#### [The task]
List each line of the items below that contains the string "keys". Treat uppercase and lowercase as different.

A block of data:
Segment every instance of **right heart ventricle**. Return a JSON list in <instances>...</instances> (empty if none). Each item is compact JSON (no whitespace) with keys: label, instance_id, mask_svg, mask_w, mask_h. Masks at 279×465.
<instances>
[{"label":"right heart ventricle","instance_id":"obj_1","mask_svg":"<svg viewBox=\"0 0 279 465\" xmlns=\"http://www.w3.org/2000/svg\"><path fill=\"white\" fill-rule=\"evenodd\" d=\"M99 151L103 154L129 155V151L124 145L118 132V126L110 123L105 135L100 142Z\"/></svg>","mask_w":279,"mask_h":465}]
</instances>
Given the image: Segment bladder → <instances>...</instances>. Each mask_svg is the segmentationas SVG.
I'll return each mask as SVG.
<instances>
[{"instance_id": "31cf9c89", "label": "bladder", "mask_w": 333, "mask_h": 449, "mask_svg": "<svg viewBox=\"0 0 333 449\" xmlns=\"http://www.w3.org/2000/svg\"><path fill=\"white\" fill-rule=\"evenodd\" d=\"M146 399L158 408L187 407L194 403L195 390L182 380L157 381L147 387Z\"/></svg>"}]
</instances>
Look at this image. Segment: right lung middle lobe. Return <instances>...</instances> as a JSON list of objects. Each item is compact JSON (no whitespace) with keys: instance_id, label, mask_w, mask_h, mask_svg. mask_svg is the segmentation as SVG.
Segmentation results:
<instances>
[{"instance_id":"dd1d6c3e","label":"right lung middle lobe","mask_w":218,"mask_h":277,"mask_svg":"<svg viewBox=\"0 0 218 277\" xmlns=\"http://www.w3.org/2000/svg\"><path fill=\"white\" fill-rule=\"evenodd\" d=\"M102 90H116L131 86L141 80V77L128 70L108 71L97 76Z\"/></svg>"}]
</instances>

#### [Response to the exercise]
Segment every instance of **right heart ventricle**. Return a JSON list in <instances>...</instances> (empty if none). Each item is compact JSON (no whitespace) with keys: label, instance_id, mask_svg, mask_w, mask_h. Masks at 279×465.
Look at this image. Segment: right lung middle lobe. Return <instances>...</instances> as a JSON list of objects. Each item is compact JSON (no whitespace) with keys: instance_id, label, mask_w, mask_h, mask_svg. mask_svg is the segmentation as SVG.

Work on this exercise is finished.